* _Listed records_:
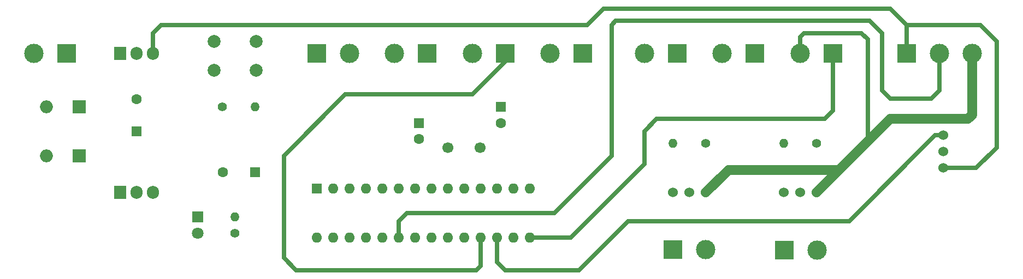
<source format=gbr>
%TF.GenerationSoftware,KiCad,Pcbnew,5.99.0+really5.1.10+dfsg1-1*%
%TF.CreationDate,2022-04-08T20:52:09+02:00*%
%TF.ProjectId,board,626f6172-642e-46b6-9963-61645f706362,rev?*%
%TF.SameCoordinates,Original*%
%TF.FileFunction,Copper,L2,Bot*%
%TF.FilePolarity,Positive*%
%FSLAX46Y46*%
G04 Gerber Fmt 4.6, Leading zero omitted, Abs format (unit mm)*
G04 Created by KiCad (PCBNEW 5.99.0+really5.1.10+dfsg1-1) date 2022-04-08 20:52:09*
%MOMM*%
%LPD*%
G01*
G04 APERTURE LIST*
%TA.AperFunction,ComponentPad*%
%ADD10C,1.524000*%
%TD*%
%TA.AperFunction,ComponentPad*%
%ADD11C,1.600000*%
%TD*%
%TA.AperFunction,ComponentPad*%
%ADD12R,1.600000X1.600000*%
%TD*%
%TA.AperFunction,ComponentPad*%
%ADD13C,3.000000*%
%TD*%
%TA.AperFunction,ComponentPad*%
%ADD14R,3.000000X3.000000*%
%TD*%
%TA.AperFunction,ComponentPad*%
%ADD15O,2.000000X2.000000*%
%TD*%
%TA.AperFunction,ComponentPad*%
%ADD16R,2.000000X2.000000*%
%TD*%
%TA.AperFunction,ComponentPad*%
%ADD17O,1.905000X2.000000*%
%TD*%
%TA.AperFunction,ComponentPad*%
%ADD18R,1.905000X2.000000*%
%TD*%
%TA.AperFunction,ComponentPad*%
%ADD19C,1.700000*%
%TD*%
%TA.AperFunction,ComponentPad*%
%ADD20C,2.000000*%
%TD*%
%TA.AperFunction,ComponentPad*%
%ADD21O,1.400000X1.400000*%
%TD*%
%TA.AperFunction,ComponentPad*%
%ADD22C,1.400000*%
%TD*%
%TA.AperFunction,ComponentPad*%
%ADD23C,1.800000*%
%TD*%
%TA.AperFunction,ComponentPad*%
%ADD24R,1.800000X1.800000*%
%TD*%
%TA.AperFunction,ComponentPad*%
%ADD25O,1.600000X1.600000*%
%TD*%
%TA.AperFunction,Conductor*%
%ADD26C,0.700000*%
%TD*%
%TA.AperFunction,Conductor*%
%ADD27C,1.500000*%
%TD*%
G04 APERTURE END LIST*
D10*
%TO.P,AT_OPENSW_Q1,3*%
%TO.N,GND*%
X165100000Y-66675000D03*
%TO.P,AT_OPENSW_Q1,2*%
%TO.N,Net-(AT_OPENSW_Q1-Pad2)*%
X162560000Y-66675000D03*
%TO.P,AT_OPENSW_Q1,1*%
%TO.N,Net-(AT_OPENSW_Q1-Pad1)*%
X160020000Y-66675000D03*
%TD*%
%TO.P,AT_CLOSESW_Q1,3*%
%TO.N,GND*%
X147955000Y-66675000D03*
%TO.P,AT_CLOSESW_Q1,2*%
%TO.N,Net-(AT_CLOSESW_Q1-Pad2)*%
X145415000Y-66675000D03*
%TO.P,AT_CLOSESW_Q1,1*%
%TO.N,Net-(AT_CLOSESW_Q1-Pad1)*%
X142875000Y-66675000D03*
%TD*%
D11*
%TO.P,AT_XTAL_C2,2*%
%TO.N,Net-(AT_328P1-Pad9)*%
X103505000Y-58380000D03*
D12*
%TO.P,AT_XTAL_C2,1*%
%TO.N,GND*%
X103505000Y-55880000D03*
%TD*%
D11*
%TO.P,AT_XTAL_C1,2*%
%TO.N,Net-(AT_328P1-Pad10)*%
X116205000Y-55880000D03*
D12*
%TO.P,AT_XTAL_C1,1*%
%TO.N,GND*%
X116205000Y-53380000D03*
%TD*%
D13*
%TO.P,AT_OPEN_LIMIT1,2*%
%TO.N,GND*%
X138430000Y-45085000D03*
D14*
%TO.P,AT_OPEN_LIMIT1,1*%
%TO.N,AT_P5*%
X143510000Y-45085000D03*
%TD*%
D13*
%TO.P,AT_OPEN1,2*%
%TO.N,GND*%
X99695000Y-45085000D03*
D14*
%TO.P,AT_OPEN1,1*%
%TO.N,AT_P2*%
X104775000Y-45085000D03*
%TD*%
D13*
%TO.P,MV_SCREW1,2*%
%TO.N,Net-(MV_12V_D1-Pad2)*%
X43815000Y-45085000D03*
D14*
%TO.P,MV_SCREW1,1*%
%TO.N,GND*%
X48895000Y-45085000D03*
%TD*%
D15*
%TO.P,MV_5V_D1,2*%
%TO.N,Net-(MV_12V_D1-Pad2)*%
X45720000Y-53340000D03*
D16*
%TO.P,MV_5V_D1,1*%
%TO.N,Net-(MV_5V_7805-Pad1)*%
X50800000Y-53340000D03*
%TD*%
D11*
%TO.P,MV_5V_C1,2*%
%TO.N,GND*%
X59690000Y-52150000D03*
D12*
%TO.P,MV_5V_C1,1*%
%TO.N,V5*%
X59690000Y-57150000D03*
%TD*%
D17*
%TO.P,MV_5V_7805,3*%
%TO.N,V5*%
X62230000Y-45085000D03*
%TO.P,MV_5V_7805,2*%
%TO.N,GND*%
X59690000Y-45085000D03*
D18*
%TO.P,MV_5V_7805,1*%
%TO.N,Net-(MV_5V_7805-Pad1)*%
X57150000Y-45085000D03*
%TD*%
D15*
%TO.P,MV_12V_D1,2*%
%TO.N,Net-(MV_12V_D1-Pad2)*%
X45720000Y-60960000D03*
D16*
%TO.P,MV_12V_D1,1*%
%TO.N,Net-(MV_12V_7812-Pad1)*%
X50800000Y-60960000D03*
%TD*%
D17*
%TO.P,MV_12V_7812,3*%
%TO.N,V12*%
X62230000Y-66675000D03*
%TO.P,MV_12V_7812,2*%
%TO.N,GND*%
X59690000Y-66675000D03*
D18*
%TO.P,MV_12V_7812,1*%
%TO.N,Net-(MV_12V_7812-Pad1)*%
X57150000Y-66675000D03*
%TD*%
D19*
%TO.P,AT_XTAL1,2*%
%TO.N,Net-(AT_328P1-Pad10)*%
X112950000Y-59690000D03*
%TO.P,AT_XTAL1,1*%
%TO.N,Net-(AT_328P1-Pad9)*%
X107950000Y-59690000D03*
%TD*%
D11*
%TO.P,AT_V_C1,2*%
%TO.N,GND*%
X73105000Y-63500000D03*
D12*
%TO.P,AT_V_C1,1*%
%TO.N,V5*%
X78105000Y-63500000D03*
%TD*%
D13*
%TO.P,AT_UART_SCREW1,2*%
%TO.N,AT_TX*%
X92710000Y-45085000D03*
D14*
%TO.P,AT_UART_SCREW1,1*%
%TO.N,AT_RX*%
X87630000Y-45085000D03*
%TD*%
D13*
%TO.P,AT_STOP1,2*%
%TO.N,GND*%
X123825000Y-45085000D03*
D14*
%TO.P,AT_STOP1,1*%
%TO.N,AT_P4*%
X128905000Y-45085000D03*
%TD*%
D10*
%TO.P,AT_RF1,4*%
%TO.N,V5*%
X184785000Y-62865000D03*
%TO.P,AT_RF1,3*%
%TO.N,Net-(AT_RF1-Pad3)*%
X184785000Y-60325000D03*
%TO.P,AT_RF1,2*%
%TO.N,AT_P11*%
X184785000Y-57785000D03*
%TO.P,AT_RF1,1*%
%TO.N,GND*%
X184785000Y-55245000D03*
%TD*%
D20*
%TO.P,AT_RES_SW1,1*%
%TO.N,Net-(AT_328P1-Pad1)*%
X78255000Y-43180000D03*
%TO.P,AT_RES_SW1,2*%
%TO.N,GND*%
X78255000Y-47680000D03*
%TO.P,AT_RES_SW1,1*%
%TO.N,Net-(AT_328P1-Pad1)*%
X71755000Y-43180000D03*
%TO.P,AT_RES_SW1,2*%
%TO.N,GND*%
X71755000Y-47680000D03*
%TD*%
D21*
%TO.P,AT_RES_R1,2*%
%TO.N,Net-(AT_328P1-Pad1)*%
X78105000Y-53340000D03*
D22*
%TO.P,AT_RES_R1,1*%
%TO.N,V5*%
X73025000Y-53340000D03*
%TD*%
D21*
%TO.P,AT_R1,2*%
%TO.N,Net-(AT_LED1-Pad1)*%
X74930000Y-70485000D03*
D22*
%TO.P,AT_R1,1*%
%TO.N,GND*%
X74930000Y-73025000D03*
%TD*%
D13*
%TO.P,AT_OPENSW_SCREW1,2*%
%TO.N,Net-(AT_OPENSW_Q1-Pad1)*%
X165175000Y-75615000D03*
D14*
%TO.P,AT_OPENSW_SCREW1,1*%
%TO.N,V12*%
X160095000Y-75615000D03*
%TD*%
D21*
%TO.P,AT_OPENSW_R1,2*%
%TO.N,AT_P7*%
X160020000Y-59055000D03*
D22*
%TO.P,AT_OPENSW_R1,1*%
%TO.N,Net-(AT_OPENSW_Q1-Pad2)*%
X165100000Y-59055000D03*
%TD*%
D13*
%TO.P,AT_OBST_SCREW1,3*%
%TO.N,GND*%
X189230000Y-45085000D03*
%TO.P,AT_OBST_SCREW1,2*%
%TO.N,AT_PA0*%
X184150000Y-45085000D03*
D14*
%TO.P,AT_OBST_SCREW1,1*%
%TO.N,V5*%
X179070000Y-45085000D03*
%TD*%
D23*
%TO.P,AT_LED1,2*%
%TO.N,Net-(AT_328P1-Pad19)*%
X69215000Y-73025000D03*
D24*
%TO.P,AT_LED1,1*%
%TO.N,Net-(AT_LED1-Pad1)*%
X69215000Y-70485000D03*
%TD*%
D13*
%TO.P,AT_INDI_SCREW1,2*%
%TO.N,GND*%
X162560000Y-45085000D03*
D14*
%TO.P,AT_INDI_SCREW1,1*%
%TO.N,AT_P9*%
X167640000Y-45085000D03*
%TD*%
D13*
%TO.P,AT_CLOSESW_SCREW1,2*%
%TO.N,Net-(AT_CLOSESW_Q1-Pad1)*%
X147955000Y-75565000D03*
D14*
%TO.P,AT_CLOSESW_SCREW1,1*%
%TO.N,V12*%
X142875000Y-75565000D03*
%TD*%
D21*
%TO.P,AT_CLOSESW_R1,2*%
%TO.N,AT_P8*%
X142875000Y-59055000D03*
D22*
%TO.P,AT_CLOSESW_R1,1*%
%TO.N,Net-(AT_CLOSESW_Q1-Pad2)*%
X147955000Y-59055000D03*
%TD*%
D13*
%TO.P,AT_CLOSE_LIMIT1,2*%
%TO.N,GND*%
X150495000Y-45085000D03*
D14*
%TO.P,AT_CLOSE_LIMIT1,1*%
%TO.N,AT_P6*%
X155575000Y-45085000D03*
%TD*%
D13*
%TO.P,AT_CLOSE1,2*%
%TO.N,GND*%
X111760000Y-45085000D03*
D14*
%TO.P,AT_CLOSE1,1*%
%TO.N,AT_P12*%
X116840000Y-45085000D03*
%TD*%
D25*
%TO.P,AT_328P1,28*%
%TO.N,Net-(AT_328P1-Pad28)*%
X87630000Y-73660000D03*
%TO.P,AT_328P1,14*%
%TO.N,AT_P8*%
X120650000Y-66040000D03*
%TO.P,AT_328P1,27*%
%TO.N,Net-(AT_328P1-Pad27)*%
X90170000Y-73660000D03*
%TO.P,AT_328P1,13*%
%TO.N,AT_P7*%
X118110000Y-66040000D03*
%TO.P,AT_328P1,26*%
%TO.N,Net-(AT_328P1-Pad26)*%
X92710000Y-73660000D03*
%TO.P,AT_328P1,12*%
%TO.N,AT_P6*%
X115570000Y-66040000D03*
%TO.P,AT_328P1,25*%
%TO.N,Net-(AT_328P1-Pad25)*%
X95250000Y-73660000D03*
%TO.P,AT_328P1,11*%
%TO.N,AT_P5*%
X113030000Y-66040000D03*
%TO.P,AT_328P1,24*%
%TO.N,Net-(AT_328P1-Pad24)*%
X97790000Y-73660000D03*
%TO.P,AT_328P1,10*%
%TO.N,Net-(AT_328P1-Pad10)*%
X110490000Y-66040000D03*
%TO.P,AT_328P1,23*%
%TO.N,AT_PA0*%
X100330000Y-73660000D03*
%TO.P,AT_328P1,9*%
%TO.N,Net-(AT_328P1-Pad9)*%
X107950000Y-66040000D03*
%TO.P,AT_328P1,22*%
%TO.N,GND*%
X102870000Y-73660000D03*
%TO.P,AT_328P1,8*%
X105410000Y-66040000D03*
%TO.P,AT_328P1,21*%
%TO.N,Net-(AT_328P1-Pad21)*%
X105410000Y-73660000D03*
%TO.P,AT_328P1,7*%
%TO.N,V5*%
X102870000Y-66040000D03*
%TO.P,AT_328P1,20*%
X107950000Y-73660000D03*
%TO.P,AT_328P1,6*%
%TO.N,AT_P4*%
X100330000Y-66040000D03*
%TO.P,AT_328P1,19*%
%TO.N,Net-(AT_328P1-Pad19)*%
X110490000Y-73660000D03*
%TO.P,AT_328P1,5*%
%TO.N,Net-(AT_328P1-Pad5)*%
X97790000Y-66040000D03*
%TO.P,AT_328P1,18*%
%TO.N,AT_P12*%
X113030000Y-73660000D03*
%TO.P,AT_328P1,4*%
%TO.N,AT_P2*%
X95250000Y-66040000D03*
%TO.P,AT_328P1,17*%
%TO.N,AT_P11*%
X115570000Y-73660000D03*
%TO.P,AT_328P1,3*%
%TO.N,AT_TX*%
X92710000Y-66040000D03*
%TO.P,AT_328P1,16*%
%TO.N,AT_P10*%
X118110000Y-73660000D03*
%TO.P,AT_328P1,2*%
%TO.N,AT_RX*%
X90170000Y-66040000D03*
%TO.P,AT_328P1,15*%
%TO.N,AT_P9*%
X120650000Y-73660000D03*
D12*
%TO.P,AT_328P1,1*%
%TO.N,Net-(AT_328P1-Pad1)*%
X87630000Y-66040000D03*
%TD*%
D26*
%TO.N,AT_PA0*%
X101600000Y-69850000D02*
X100330000Y-71120000D01*
X133350000Y-40640000D02*
X133350000Y-60960000D01*
X124460000Y-69850000D02*
X101600000Y-69850000D01*
X133985000Y-40005000D02*
X133350000Y-40640000D01*
X173355000Y-40005000D02*
X133985000Y-40005000D01*
X175260000Y-41910000D02*
X173355000Y-40005000D01*
X175260000Y-50800000D02*
X175260000Y-41910000D01*
X176530000Y-52070000D02*
X175260000Y-50800000D01*
X100330000Y-71120000D02*
X100330000Y-73660000D01*
X133350000Y-60960000D02*
X124460000Y-69850000D01*
X182880000Y-52070000D02*
X176530000Y-52070000D01*
X184150000Y-50800000D02*
X182880000Y-52070000D01*
X184150000Y-45085000D02*
X184150000Y-50800000D01*
%TO.N,GND*%
X165100000Y-66675000D02*
X168592500Y-63182500D01*
X173037500Y-58737500D02*
X176530000Y-55245000D01*
X168592500Y-63182500D02*
X173037500Y-58737500D01*
X173037500Y-42862500D02*
X173037500Y-58737500D01*
X172085000Y-41910000D02*
X173037500Y-42862500D01*
X163195000Y-41910000D02*
X172085000Y-41910000D01*
X162560000Y-42545000D02*
X163195000Y-41910000D01*
X162560000Y-45085000D02*
X162560000Y-42545000D01*
D27*
X147955000Y-66675000D02*
X151130000Y-63500000D01*
D26*
X151130000Y-63500000D02*
X151447500Y-63182500D01*
D27*
X151447500Y-63182500D02*
X168592500Y-63182500D01*
X165100000Y-66675000D02*
X176530000Y-55245000D01*
X176530000Y-55245000D02*
X184785000Y-55245000D01*
X188595000Y-55245000D02*
X189230000Y-54610000D01*
X184785000Y-55245000D02*
X188595000Y-55245000D01*
X189230000Y-45085000D02*
X189230000Y-54610000D01*
D26*
%TO.N,V5*%
X62230000Y-41910000D02*
X63500000Y-40640000D01*
X62230000Y-45085000D02*
X62230000Y-41910000D01*
X132080000Y-38100000D02*
X129540000Y-40640000D01*
X129540000Y-40640000D02*
X122555000Y-40640000D01*
X63500000Y-40640000D02*
X122555000Y-40640000D01*
X176530000Y-38100000D02*
X179070000Y-40640000D01*
X179070000Y-45085000D02*
X179070000Y-40640000D01*
X176530000Y-38100000D02*
X132080000Y-38100000D01*
X190500000Y-40640000D02*
X193040000Y-43180000D01*
X179070000Y-40640000D02*
X190500000Y-40640000D01*
X189865000Y-62865000D02*
X193040000Y-59690000D01*
X189865000Y-62865000D02*
X184785000Y-62865000D01*
X193040000Y-45720000D02*
X193040000Y-59690000D01*
X193040000Y-43180000D02*
X193040000Y-45720000D01*
%TO.N,AT_P12*%
X116840000Y-45085000D02*
X116840000Y-46355000D01*
X116840000Y-46355000D02*
X111760000Y-51435000D01*
X111760000Y-51435000D02*
X92075000Y-51435000D01*
X92075000Y-51435000D02*
X82550000Y-60960000D01*
X82550000Y-60960000D02*
X82550000Y-76835000D01*
X82550000Y-76835000D02*
X84455000Y-78740000D01*
X84455000Y-78740000D02*
X112395000Y-78740000D01*
X113030000Y-78105000D02*
X113030000Y-73660000D01*
X112395000Y-78740000D02*
X113030000Y-78105000D01*
%TO.N,AT_P11*%
X170180000Y-71120000D02*
X183515000Y-57785000D01*
X135890000Y-71120000D02*
X170180000Y-71120000D01*
X183515000Y-57785000D02*
X184785000Y-57785000D01*
X116840000Y-78740000D02*
X128270000Y-78740000D01*
X115570000Y-77470000D02*
X116840000Y-78740000D01*
X128270000Y-78740000D02*
X135890000Y-71120000D01*
X115570000Y-73660000D02*
X115570000Y-77470000D01*
%TO.N,AT_P9*%
X138430000Y-57150000D02*
X138430000Y-62230000D01*
X127000000Y-73660000D02*
X120650000Y-73660000D01*
X140335000Y-55245000D02*
X138430000Y-57150000D01*
X166370000Y-55245000D02*
X140335000Y-55245000D01*
X167640000Y-53975000D02*
X166370000Y-55245000D01*
X138430000Y-62230000D02*
X127000000Y-73660000D01*
X167640000Y-45085000D02*
X167640000Y-53975000D01*
%TD*%
M02*

</source>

* _Task to carry out_: Filter the records, keeping only lines that contain "APERTURE", and show those lines.

* _Answer space_:
G04 APERTURE LIST*
G04 APERTURE END LIST*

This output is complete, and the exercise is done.